Winding our way up the valley of the Germanasca, the house of Mr Tron is passed, ‘a singularly handsome structure in such a situation. He is a man remarkable for his hospitality; but this virtue does not extend to his wife and family, and the stranger who expects to receive it will fare ill in his absence.’

In the neighbourhood of Muotta the ‘ancient and primitive’ convent of St Joseph will provide accommodation for the night: ‘The sisters are poor, and their mode of living homely; they make their own clothes and their own hay; the superior is called Frau Mutter. They receive visits from strangers without the intervention of a grating, and will even give lodging to a respectable traveller. Whoever avails himself of this must remember that the convent is too poor to afford gratuitous hospitality.’

A more interesting experience could be had at the baths of Leuk, where: ‘The accommodation is as good as can be expected, considering that the houses (except the Hôtel Maison Blanche) are made of wood, not very well built, shut up and abandoned from October to May. From the dreariness of the situation, the coldness of the climate, and the defects of the lodging, few English would desire to prolong their stay here, after satisfying their curiosity by a sight of the place. The baths and adjacent buildings have been three times swept away by avalanches …’

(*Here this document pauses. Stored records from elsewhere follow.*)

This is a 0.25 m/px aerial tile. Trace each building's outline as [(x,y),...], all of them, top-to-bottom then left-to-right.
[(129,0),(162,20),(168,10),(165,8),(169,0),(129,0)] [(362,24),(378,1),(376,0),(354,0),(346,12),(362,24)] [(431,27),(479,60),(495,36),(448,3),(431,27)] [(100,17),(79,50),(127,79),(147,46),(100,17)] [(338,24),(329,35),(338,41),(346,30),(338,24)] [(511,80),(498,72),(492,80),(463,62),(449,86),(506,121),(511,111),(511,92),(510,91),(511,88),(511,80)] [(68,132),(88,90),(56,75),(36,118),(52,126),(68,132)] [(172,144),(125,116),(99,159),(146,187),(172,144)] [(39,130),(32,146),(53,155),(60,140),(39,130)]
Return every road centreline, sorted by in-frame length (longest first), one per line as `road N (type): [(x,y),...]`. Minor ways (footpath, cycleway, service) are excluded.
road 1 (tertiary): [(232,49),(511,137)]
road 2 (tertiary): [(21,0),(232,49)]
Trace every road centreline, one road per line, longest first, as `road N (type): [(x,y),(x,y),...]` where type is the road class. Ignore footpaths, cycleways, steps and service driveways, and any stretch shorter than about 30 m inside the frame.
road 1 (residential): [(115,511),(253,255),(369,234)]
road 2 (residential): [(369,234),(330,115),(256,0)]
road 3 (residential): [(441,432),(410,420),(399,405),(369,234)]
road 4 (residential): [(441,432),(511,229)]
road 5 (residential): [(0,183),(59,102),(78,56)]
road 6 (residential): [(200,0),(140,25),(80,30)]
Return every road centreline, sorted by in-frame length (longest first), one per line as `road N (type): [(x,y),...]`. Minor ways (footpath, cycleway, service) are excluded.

The notion of risk may stimulate the jaded traveller, but the concupiscent voyeur would surely be tempted to linger at Leuk due to the following: ‘Four hours of subaqueous penance are, by the doctor’s decree, succeeded by one hour in bed; and many a fair nymph in extreme negligé, with stockingless feet, and uncoifed hair, may be encountered crossing the open space between the bath and the hotels. From their condition one might suppose they had been driven out of doors by an alarm of fire, or some such threatening calamity.’

By 1873, according to Baedeker, the system had changed: ‘… the patients, clothed in long flannel dresses, sit up to their necks in water in a common bath, where they remain for several hours together. Each bather has a small floating table before him, from which his book, newspaper, or coffee is enjoyed. The utmost order and decorum is preserved. Travellers are invited to view this singular and somewhat uninviting spectacle.’